When the service is good, we’re there weekly and even when it’s not, they lure me back in with the promise of a flute of champagne and two oysters for €15. It’s simply irresistible! So be warned - enjoy the dreamy Elderflower Spritzes and Bollinger at €10 a glass but ask to sit in Luca’s or Andrea’s sections to be sure you’re looked after in the manner to which you are accustomed! Arrive early because aperitivo hour is officially from 6:30-8:30pm. Advise your server that you're here for the aperitivo and expect delicious appetizers to continually arrive for as long as you are ordering drinks. You're welcome!
BEST ROMAN APERITIVO
If there is a line at La Zanzara and you’re too thirsty to wait (understandably), choose one of the other two wine bars that complete our local ‘Bermuda Triangle’. Il Sorpasso and Passaguai (literally a place to ease your troubles) are one street apart and have a common owner, so if you like one, I guarantee that you will like the other.
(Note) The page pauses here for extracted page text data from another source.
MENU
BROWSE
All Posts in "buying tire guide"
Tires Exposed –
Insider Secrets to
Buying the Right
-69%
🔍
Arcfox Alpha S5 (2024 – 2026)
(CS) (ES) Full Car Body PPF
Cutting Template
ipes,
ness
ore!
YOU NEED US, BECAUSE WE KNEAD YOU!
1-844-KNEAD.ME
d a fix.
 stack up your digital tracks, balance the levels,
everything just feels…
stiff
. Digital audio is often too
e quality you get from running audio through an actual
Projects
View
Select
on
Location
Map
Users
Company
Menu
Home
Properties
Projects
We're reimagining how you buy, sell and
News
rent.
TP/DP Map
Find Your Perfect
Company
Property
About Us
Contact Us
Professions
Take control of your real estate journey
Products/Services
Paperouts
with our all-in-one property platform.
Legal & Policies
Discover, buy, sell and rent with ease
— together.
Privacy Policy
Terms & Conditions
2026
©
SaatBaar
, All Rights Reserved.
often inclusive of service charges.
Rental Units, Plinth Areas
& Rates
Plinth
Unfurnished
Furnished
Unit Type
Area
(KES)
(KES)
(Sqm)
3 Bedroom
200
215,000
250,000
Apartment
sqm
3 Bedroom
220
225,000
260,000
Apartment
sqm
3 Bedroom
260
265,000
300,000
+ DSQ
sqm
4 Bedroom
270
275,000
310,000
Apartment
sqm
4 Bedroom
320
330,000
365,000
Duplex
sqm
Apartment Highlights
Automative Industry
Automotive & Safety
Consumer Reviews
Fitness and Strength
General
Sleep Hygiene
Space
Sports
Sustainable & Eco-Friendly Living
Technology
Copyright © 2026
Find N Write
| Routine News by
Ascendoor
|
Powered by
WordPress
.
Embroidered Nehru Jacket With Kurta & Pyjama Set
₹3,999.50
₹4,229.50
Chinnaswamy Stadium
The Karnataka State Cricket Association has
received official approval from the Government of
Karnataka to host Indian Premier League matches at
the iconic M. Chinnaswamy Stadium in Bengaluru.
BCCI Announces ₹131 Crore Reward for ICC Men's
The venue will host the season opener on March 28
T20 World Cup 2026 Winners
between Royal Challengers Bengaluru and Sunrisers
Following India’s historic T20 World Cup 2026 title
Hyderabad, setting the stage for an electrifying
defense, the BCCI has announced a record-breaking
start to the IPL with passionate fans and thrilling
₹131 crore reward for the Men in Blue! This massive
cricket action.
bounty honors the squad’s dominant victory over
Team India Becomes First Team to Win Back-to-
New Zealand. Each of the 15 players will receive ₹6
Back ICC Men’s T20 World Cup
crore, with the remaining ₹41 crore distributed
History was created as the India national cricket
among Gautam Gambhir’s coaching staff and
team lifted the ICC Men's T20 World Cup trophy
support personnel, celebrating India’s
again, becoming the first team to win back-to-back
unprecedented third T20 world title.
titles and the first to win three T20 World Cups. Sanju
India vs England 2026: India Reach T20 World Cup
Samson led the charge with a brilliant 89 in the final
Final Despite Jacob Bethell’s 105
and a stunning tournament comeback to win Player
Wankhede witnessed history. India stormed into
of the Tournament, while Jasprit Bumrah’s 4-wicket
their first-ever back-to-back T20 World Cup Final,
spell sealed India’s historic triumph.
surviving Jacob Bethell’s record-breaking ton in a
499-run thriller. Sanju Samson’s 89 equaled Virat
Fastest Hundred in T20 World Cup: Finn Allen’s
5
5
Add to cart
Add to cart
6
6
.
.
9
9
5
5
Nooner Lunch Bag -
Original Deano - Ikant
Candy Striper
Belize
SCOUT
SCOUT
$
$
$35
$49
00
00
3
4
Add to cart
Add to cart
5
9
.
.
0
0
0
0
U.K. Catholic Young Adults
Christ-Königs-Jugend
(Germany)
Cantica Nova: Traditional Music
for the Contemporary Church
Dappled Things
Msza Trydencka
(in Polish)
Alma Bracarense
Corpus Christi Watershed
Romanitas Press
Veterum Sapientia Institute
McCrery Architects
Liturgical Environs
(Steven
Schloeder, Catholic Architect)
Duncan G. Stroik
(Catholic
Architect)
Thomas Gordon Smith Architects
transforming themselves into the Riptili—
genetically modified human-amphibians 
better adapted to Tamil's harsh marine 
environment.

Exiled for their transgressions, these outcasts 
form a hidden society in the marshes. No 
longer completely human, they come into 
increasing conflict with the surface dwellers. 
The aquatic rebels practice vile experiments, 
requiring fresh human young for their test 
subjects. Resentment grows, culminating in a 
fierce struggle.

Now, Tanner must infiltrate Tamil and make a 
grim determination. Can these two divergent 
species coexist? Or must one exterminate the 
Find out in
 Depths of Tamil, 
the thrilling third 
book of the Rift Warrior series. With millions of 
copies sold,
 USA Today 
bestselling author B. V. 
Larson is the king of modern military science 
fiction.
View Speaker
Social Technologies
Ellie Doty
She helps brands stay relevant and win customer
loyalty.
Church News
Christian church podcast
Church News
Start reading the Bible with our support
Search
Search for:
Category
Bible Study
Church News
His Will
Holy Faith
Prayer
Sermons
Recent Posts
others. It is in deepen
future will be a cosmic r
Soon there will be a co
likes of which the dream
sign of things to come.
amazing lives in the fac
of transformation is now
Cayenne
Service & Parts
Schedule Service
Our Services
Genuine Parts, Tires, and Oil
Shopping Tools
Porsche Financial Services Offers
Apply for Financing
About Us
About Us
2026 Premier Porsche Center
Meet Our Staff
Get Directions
They are both cosy yet casual bars, heavily frequented by locals who keep coming back for the extensive list of Italian wines and bubbles by the glass (at very reasonably prices) and platters of cured meats and cheeses which change every ten days - a Roman aperitivo at its best!
AN OASIS IN ROME
I’ll preface this by happily admitting we celebrated our wedding reception at Hotel Columbus’ restaurant La Veranda three years ago tomorrow! We use any and every excuse to return to the restaurant for its modern Italian cuisine, divine wall-to-ceiling frescoes and relaxing garden courtyard. But mainly we go back because Onofrio and all the staff treat us like family. La Veranda is well-known locally for its big Sunday brunches and romantic dinners but we first discovered its garden by accident. Now it has become an oasis for us, a place to escape the throngs of tourists and forget we are in the middle of Rome for a couple of hours. Don’t get me wrong, we love Rome but she is chaotic and intense and, sometimes, you just need to take a breather. Thank you to Onofrio and the team for always finding us a corner in the courtyard (no matter how busy you are) to eat, drink, or simply smoke a cigar - whatever we need to do to relax and celebrate our free moments together. Please tell them we sent you and enjoy a spritz or two!